Diesmal ging Shanayas Blick leicht zum Himmel, während sie grüblerisch über die Worte des Dunkelhaarigen brummte. Schon wieder. „Du meinst, von einer Insel zur nächsten Insel zu segeln hindert mich daran, mehr solcher Männer zu kennen?“ Nun warf sie dem Mann ein amüsiertes Grinsen zu. Sie glaubte nicht, dass es etwas ändern würde, würde sie an einem Ort verweilen. Nein, wirklich nicht. Das Bild, das Liam ihr dann beschrieb, entlockte der Schwarzhaarigen ein ruhiges Lachen. „Oh, da hat er sicher Nichts gegen. Wobei... 'Zur Ruhe setzen' bei Greo wohl eindeutig die falsche Bezeichnung ist.“
„‚Hindern‘ nicht unbedingt, aber es senkt vermutlich die Wahrscheinlichkeit.“, beendete er das Thema mit einem gutgelaunten Lächeln auf den Lippen. „Meinst du? Er könnte den ganzen Tag werkeln wie er wollte und müsste sich nicht einmal dauernd ducken, um sich den Kopf nicht anzuschlagen.“
Liams Kommentar entlockte der jungen Frau ein leises, nachdenkliches Brummen, aber auch sie schwieg sonst dazu. Sie trafen genug Menschen, genug Männer, um zu wissen, dass es nicht viele Ausnahmen gab. Wirklich nicht. Was Liam dann jedoch über Greo sagte, entlockte ihr ein amüsiertes Lachen. „Darüber wäre er vermutlich wirklich sehr froh.“
Was auch immer Greo auf dieses Schiff getrieben hatte - und dort hielt - er wirkte vermutlich ähnlich falsch wie Liam selbst. Nicht seiner Fähigkeiten wegen. Aber so unkomfortabel ein Schiff auch schon per se war, mit seinen Maßen musste man sich vorkommen wie ein Fuchs im Kaninchenloch. Er musste einen guten Grund haben, mit der Sphinx zu reisen. Liam hatte bisher nie gefragt. Greo machte aber auch nicht unbedingt den Anschein, großer Freund von Small Talk zu sein. „Tja. Mal sehen, wo es uns alle hinführt, hm?“ Sein Blick glitt in die Ferne. Er meinte nicht mal nur die nähere Zukunft, die sie noch beisammen sein würden. Er war wirklich gespannt, was die Welt noch für sie übrig hatte. Positiv wie negativ.

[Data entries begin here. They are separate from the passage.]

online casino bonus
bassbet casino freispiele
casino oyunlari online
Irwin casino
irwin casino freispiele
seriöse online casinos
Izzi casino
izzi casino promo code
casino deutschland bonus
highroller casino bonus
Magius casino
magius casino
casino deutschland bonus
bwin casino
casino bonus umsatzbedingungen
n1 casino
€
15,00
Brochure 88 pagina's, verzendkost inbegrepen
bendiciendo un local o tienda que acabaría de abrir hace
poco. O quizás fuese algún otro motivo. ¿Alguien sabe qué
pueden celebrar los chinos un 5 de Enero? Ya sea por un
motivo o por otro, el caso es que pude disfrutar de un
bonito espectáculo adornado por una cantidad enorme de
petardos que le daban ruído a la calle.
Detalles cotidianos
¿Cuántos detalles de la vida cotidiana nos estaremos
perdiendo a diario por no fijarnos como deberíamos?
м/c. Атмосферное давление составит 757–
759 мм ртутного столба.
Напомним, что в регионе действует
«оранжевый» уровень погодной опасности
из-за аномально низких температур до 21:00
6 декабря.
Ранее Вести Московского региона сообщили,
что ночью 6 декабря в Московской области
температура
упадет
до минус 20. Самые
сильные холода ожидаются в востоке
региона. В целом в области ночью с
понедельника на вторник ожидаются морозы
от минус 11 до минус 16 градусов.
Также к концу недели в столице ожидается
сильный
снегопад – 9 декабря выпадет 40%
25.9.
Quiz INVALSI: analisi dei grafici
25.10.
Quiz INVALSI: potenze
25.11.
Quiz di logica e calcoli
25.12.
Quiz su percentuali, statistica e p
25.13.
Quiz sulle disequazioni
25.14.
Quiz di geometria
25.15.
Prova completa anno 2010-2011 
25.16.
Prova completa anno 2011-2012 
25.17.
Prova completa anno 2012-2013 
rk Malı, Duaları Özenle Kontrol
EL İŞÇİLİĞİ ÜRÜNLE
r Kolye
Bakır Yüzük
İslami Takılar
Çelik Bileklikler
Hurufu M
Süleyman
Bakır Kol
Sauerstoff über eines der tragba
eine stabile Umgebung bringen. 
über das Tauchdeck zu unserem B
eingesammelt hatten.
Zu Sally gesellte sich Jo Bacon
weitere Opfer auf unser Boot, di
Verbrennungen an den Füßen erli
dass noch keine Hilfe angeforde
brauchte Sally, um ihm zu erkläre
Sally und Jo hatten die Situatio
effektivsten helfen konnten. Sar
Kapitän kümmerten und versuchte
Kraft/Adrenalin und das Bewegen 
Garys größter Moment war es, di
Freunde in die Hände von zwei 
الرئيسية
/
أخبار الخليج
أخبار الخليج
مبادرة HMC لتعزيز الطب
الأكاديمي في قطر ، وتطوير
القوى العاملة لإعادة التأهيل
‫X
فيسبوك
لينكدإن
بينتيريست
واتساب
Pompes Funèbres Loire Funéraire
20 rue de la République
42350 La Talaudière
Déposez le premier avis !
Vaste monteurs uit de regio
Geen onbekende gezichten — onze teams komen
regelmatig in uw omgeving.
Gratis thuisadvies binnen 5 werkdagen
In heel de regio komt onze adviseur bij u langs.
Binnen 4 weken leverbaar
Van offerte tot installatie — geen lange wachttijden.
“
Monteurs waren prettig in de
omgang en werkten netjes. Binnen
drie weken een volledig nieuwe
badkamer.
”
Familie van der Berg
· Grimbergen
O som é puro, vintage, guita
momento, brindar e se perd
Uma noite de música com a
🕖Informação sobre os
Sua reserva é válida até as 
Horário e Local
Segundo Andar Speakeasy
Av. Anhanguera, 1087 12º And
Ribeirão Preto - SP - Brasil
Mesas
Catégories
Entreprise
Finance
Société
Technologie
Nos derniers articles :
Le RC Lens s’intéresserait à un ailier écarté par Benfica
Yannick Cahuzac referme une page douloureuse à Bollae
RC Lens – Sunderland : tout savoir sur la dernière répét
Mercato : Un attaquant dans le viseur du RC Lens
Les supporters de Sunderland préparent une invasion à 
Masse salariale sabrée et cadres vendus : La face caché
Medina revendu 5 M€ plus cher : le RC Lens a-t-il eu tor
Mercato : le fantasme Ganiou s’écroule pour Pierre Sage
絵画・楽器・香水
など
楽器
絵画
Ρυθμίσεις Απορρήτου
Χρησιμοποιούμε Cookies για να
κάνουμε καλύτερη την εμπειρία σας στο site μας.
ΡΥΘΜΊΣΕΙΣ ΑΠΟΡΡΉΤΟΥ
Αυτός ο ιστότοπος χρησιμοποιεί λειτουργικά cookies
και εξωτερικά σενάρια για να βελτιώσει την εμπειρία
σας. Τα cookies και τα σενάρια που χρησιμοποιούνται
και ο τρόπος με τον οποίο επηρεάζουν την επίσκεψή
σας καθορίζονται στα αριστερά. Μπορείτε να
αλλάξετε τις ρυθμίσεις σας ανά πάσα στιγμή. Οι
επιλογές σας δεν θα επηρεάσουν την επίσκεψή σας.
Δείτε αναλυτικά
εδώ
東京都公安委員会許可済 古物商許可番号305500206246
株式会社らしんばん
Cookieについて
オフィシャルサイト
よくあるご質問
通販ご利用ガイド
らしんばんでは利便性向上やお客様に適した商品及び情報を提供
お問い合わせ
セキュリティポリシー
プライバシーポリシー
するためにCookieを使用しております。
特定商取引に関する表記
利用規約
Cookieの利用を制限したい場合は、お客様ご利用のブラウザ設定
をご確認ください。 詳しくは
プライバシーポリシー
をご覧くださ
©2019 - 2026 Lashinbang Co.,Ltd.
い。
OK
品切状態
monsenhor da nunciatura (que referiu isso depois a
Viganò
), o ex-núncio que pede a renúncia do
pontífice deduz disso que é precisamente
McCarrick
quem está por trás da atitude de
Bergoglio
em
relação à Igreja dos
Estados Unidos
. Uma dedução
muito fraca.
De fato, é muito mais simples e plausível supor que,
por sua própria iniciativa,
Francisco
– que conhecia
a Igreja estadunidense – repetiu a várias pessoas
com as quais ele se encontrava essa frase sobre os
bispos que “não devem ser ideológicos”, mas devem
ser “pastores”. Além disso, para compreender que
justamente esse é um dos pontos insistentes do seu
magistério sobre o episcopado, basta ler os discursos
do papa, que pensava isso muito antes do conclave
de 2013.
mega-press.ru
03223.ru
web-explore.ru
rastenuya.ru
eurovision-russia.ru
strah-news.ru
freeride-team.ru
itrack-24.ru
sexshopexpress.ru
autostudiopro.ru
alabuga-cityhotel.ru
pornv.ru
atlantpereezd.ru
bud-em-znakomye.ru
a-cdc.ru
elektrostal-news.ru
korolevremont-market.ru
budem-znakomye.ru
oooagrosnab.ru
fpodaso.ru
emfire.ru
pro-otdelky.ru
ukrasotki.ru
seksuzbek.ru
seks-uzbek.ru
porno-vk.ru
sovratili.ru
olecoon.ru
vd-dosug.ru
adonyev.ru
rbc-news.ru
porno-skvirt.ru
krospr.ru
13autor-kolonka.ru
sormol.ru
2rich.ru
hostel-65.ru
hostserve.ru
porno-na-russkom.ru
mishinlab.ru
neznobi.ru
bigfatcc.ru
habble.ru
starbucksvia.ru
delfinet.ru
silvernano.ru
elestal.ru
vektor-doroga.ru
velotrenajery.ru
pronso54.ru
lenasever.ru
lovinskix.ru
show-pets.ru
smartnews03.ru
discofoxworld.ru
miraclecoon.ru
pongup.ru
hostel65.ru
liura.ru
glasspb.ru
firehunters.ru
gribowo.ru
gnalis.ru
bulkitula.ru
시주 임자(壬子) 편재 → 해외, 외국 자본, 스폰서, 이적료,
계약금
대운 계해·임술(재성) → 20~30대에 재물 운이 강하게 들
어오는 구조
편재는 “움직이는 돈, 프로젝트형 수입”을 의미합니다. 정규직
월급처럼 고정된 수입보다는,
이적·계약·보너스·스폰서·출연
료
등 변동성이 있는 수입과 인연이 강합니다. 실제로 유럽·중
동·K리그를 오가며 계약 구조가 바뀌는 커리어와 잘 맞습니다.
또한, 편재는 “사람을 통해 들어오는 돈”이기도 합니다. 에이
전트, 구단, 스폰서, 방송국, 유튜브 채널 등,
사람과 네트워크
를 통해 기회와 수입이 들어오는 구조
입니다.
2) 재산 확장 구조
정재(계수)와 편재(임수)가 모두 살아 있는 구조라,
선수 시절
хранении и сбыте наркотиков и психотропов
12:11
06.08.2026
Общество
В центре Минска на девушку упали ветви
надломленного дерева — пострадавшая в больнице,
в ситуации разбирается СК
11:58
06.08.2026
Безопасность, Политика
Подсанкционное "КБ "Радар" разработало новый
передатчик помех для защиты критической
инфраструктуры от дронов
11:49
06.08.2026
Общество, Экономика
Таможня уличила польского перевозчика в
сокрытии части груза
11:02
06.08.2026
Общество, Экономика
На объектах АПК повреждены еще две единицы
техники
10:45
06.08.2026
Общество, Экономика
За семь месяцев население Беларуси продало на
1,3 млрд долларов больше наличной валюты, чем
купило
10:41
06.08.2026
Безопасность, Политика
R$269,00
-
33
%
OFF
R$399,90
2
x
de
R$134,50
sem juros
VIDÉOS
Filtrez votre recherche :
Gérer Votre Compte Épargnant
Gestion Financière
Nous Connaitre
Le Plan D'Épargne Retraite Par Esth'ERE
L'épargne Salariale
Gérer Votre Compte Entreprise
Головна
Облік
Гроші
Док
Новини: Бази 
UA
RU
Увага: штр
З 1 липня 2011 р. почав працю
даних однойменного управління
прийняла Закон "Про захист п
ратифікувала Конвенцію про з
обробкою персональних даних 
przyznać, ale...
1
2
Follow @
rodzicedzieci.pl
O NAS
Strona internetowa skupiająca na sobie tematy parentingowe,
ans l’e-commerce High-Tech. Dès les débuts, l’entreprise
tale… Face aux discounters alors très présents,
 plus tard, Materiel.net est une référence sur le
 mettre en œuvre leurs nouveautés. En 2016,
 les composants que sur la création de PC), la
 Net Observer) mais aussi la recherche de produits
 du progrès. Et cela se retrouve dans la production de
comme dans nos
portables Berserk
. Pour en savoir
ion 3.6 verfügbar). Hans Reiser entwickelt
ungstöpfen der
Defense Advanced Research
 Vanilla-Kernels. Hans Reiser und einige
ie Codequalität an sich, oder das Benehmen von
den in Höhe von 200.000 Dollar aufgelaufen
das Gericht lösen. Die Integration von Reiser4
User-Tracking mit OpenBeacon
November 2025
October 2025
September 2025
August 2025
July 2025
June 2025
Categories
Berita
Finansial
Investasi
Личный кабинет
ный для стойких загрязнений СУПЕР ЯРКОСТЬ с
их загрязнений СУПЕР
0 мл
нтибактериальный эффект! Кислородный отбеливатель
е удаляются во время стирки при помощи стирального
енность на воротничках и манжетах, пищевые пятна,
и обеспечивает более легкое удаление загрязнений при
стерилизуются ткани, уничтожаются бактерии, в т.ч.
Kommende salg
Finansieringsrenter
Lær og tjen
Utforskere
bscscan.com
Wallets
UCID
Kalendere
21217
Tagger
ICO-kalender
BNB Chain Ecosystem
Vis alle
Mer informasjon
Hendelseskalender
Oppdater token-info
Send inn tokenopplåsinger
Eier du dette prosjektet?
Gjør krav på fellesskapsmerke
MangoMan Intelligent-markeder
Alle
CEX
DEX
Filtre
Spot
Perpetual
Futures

Shanaya amüsierte sich noch etwas über den Gedanken an Greo, der sich darüber freute, endlich wieder mehr Platz zu haben. Das... und anderes. Liam jedoch hing scheinbar tiefgründigeren Gedanken nach als sie, was er mit seinen nächsten Worten klar machte. Daraufhin drehte Shanaya sich um, lehnte sich mit dem Rücken an die Reling, stellte sich auf die Zehenspitzen und reckte den Kopf zurück, sodass sie den Himmel und ein Stück vom Meer falsch herum sehen konnte. „Jetzt wirst du schon wieder so tiefgründig. Das liegt dir wirklich, oder?“
Liam lachte leise auf, als die Dunkelhaarige ihn abermals zu ertappen schien. „Das war weitaus weniger tiefgründig gemeint, als es vermutlich rüberkam.“ Mit einer kurzen Handbewegung wischte er sich eine Strähne aus der Stirn. „Eigentlich wollte ich eher daran appellieren, dass wir so oder so nicht in die Zukunft sehen können und der Dinge harren müssen, die da kommen. Egal, wie viel wir träumen.“ Seine Stirn legte sich kurz in Falten, ehe sein Blick die Jüngere vermutlich wissender musterte, als er eigentlich war. „Aber wer abends allein vor sich hin grinsend in den Sonnenuntergang starrt - dem ist wohl einfach nach Tiefgründigkeit. Und der hört, was er hören will, hm?“ Er lächelte. Es war ihr gutes Recht. Weshalb auch immer.